The government has secured a spending commitment of £5bn from the UK’s four mobile operators to guarantee improved rural mobile coverage across the country.
The deal means the operators have avoided being forced into providing "national roaming", but instead will have to commit to enforceable targets that should dramatically improve mobile coverage in rural areas.
These include all operators guaranteeing 2G coverage across 90 percent of the UK by 2017, and increasing the entire coverage of their networks – i.e. 3G and 4G – to 85 percent of the UK by the same date.
Operators will also ensure that the signal strength offered by their networks in remote locations is adequate.
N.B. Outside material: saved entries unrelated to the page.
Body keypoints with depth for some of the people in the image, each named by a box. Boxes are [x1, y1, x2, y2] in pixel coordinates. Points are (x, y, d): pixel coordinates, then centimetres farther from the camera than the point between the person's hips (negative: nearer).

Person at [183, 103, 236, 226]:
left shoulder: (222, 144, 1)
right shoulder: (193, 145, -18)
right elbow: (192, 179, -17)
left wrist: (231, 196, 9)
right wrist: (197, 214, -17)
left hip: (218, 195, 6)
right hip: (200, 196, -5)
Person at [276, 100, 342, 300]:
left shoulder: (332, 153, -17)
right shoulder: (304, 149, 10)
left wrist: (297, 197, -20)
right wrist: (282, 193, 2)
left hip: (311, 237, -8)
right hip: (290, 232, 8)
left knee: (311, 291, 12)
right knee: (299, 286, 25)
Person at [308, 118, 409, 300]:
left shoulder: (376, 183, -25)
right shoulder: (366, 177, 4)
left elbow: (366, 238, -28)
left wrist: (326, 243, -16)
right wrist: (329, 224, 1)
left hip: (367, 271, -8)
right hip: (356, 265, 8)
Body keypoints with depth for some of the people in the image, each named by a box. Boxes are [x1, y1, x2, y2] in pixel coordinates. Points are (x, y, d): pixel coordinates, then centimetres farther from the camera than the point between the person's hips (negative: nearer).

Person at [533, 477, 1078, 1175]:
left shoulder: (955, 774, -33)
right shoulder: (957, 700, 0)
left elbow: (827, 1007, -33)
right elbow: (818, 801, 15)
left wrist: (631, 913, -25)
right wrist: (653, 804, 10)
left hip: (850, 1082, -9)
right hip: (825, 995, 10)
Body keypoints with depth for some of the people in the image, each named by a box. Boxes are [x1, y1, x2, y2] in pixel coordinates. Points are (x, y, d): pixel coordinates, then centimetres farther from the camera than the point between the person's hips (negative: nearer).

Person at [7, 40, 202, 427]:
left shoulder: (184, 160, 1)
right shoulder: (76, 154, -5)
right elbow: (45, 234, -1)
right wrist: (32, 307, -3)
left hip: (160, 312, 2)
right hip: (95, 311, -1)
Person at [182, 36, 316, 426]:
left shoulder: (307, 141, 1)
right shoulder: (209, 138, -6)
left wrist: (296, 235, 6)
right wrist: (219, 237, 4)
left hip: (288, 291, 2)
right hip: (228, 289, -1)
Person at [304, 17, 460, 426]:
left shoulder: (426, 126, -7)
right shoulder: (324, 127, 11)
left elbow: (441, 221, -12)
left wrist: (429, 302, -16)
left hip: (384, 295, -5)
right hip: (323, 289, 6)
The government said it believes the deal will reduce the amount of "not-spot" areas in the UK – where no coverage is available – by two-thirds. It will also support the ongoing £150m Mobile Infrastructure Project (MIP).
The commitments will be overseen by Ofcom.
Culture secretary Sajid Javid said the deal was a great outcome for the UK and should have long-term benefits.
“Government and businesses have been clear about the importance of mobile connectivity, and improved coverage, so this legally binding agreement will give the UK the world-class mobile phone coverage it needs and deserves,” he said.
“The £5bn investment from the mobile networks in the UK’s infrastructure will help drive this government’s long-term economic plan.”
Despite the positive tone from all involved in the deal, the agreement to simply improve coverage, rather than implementing national roaming, is also a victory for home secretary Theresa May.
She had raised objections to the idea of national roaming as it would have made it harder for law enforcement agencies to track people on mobile networks. It appears her objections, alongside those of the operators themselves, proved compelling.
Vodafone said it supported the deal as it would benefit millions of UK citizens and customers.
“The voluntary industry commitment we have agreed with the government today will deliver 90 per cent of the UK’s land mass with voice services and a major improvement in mobile internet coverage as well,” a Vodafone spokesperson said.
“It is a great result for UK consumers and businesses and it will make the UK a leader across Europe in terms of the reach of mobile coverage.”
EE CEO Olaf Swantee also welcomed the deal: "This agreement ensures that our customers are able to stay connected in even more places up and down the country."
Derek McManus, chief operating officer of O2, and Three CEO Dave Dyson were also positive about the deal, claiming it would have numerous benefits for consumers and businesses alike.
Not all were as happy, though. The president of the Country Land and Business Association (CLA), Henry Robinson, said the deal was just another example of big statements but little in the way of concrete action.
“This announcement contains big numbers and strong words but in reality it perpetuates the status quo and will leave thousands of homes and businesses with the prospect of poor or no mobile phone coverage for years to come," he said.
"It is deeply disappointing that the government has not pushed the providers to come up with more radical solutions.
"We are keen to know whether this agreement ends the prospect of a national roaming network that we know is hated by the mobile phone providers, but in our view has the potential to provide choice and access in rural communities."